= Text for analysis =
=== Begin Enclosure ===

The start itself. I wasn’t really into him and I still accepted going out and pursuing a relationship. I could have easily got away, but I didn’t.

A few months after we started dating, he asked me for ‘some time to think about things.’ My usual hot headed response to that would have been “I’m no clock to give you time,” a line which I used a few times in my teenage years, but I decided to give him the time he wanted. I was upset, but let it happen.

It took him 3 weeks and me going on a work trip across the country, to where my paternal family lives, for him to change his mind. He knew I’d be out with my cousins and friends and he would be the last thing on my mind, so what did he do? He called me on the second day of me being there and we were an item again.

Another couple of months passed and he decided to break up with me. This time I was really angry. I was pissed and hurt that he would do this to me and, even though I cried myself to sleep at night, at work I was normal bubbly me and at weekends I was wild partying me. Another month and he orchestrated a way to meet me and get me back with another work colleague, as I refused to go to places where I knew he would be.

=== End Enclosure ===

= Task goal =
Reproduce the part of the breakup story word for word, beginning at the words "Another couple of" and stopping after "he would be.".

= Data to examine =
=== Begin Enclosure ===

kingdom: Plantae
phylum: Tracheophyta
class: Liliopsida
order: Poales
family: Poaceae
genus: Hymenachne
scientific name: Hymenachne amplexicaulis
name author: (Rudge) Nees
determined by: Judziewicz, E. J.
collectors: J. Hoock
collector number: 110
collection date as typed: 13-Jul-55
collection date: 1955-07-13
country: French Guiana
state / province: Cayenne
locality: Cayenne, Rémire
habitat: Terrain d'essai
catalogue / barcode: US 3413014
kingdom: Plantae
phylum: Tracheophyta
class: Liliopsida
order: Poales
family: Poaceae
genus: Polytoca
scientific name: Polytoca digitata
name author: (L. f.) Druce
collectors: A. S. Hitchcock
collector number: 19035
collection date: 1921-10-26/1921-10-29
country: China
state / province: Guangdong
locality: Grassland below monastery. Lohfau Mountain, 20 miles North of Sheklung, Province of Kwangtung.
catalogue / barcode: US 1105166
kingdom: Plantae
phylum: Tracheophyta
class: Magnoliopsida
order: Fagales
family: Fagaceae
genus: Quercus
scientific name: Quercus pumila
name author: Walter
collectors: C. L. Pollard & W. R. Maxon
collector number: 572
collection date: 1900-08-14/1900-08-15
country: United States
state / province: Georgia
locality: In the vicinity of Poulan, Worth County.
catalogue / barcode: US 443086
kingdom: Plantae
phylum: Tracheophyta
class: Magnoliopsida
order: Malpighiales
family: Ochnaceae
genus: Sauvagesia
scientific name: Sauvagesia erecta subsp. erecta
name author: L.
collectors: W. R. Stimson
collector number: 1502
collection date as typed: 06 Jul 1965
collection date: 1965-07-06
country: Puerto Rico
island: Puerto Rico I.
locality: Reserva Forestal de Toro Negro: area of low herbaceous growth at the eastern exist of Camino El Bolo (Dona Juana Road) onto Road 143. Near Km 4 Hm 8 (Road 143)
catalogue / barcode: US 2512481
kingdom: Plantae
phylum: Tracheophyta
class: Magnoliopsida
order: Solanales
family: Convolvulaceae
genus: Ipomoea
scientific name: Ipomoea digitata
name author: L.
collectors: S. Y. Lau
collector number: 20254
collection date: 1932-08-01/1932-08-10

=== End Enclosure ===

= Output below =
Another couple of months passed and he decided to break up with me. This time I was really angry. I was pissed and hurt that he would do this to me and, even though I cried myself to sleep at night, at work I was normal bubbly me and at weekends I was wild partying me. Another month and he orchestrated a way to meet me and get me back with another work colleague, as I refused to go to places where I knew he would be.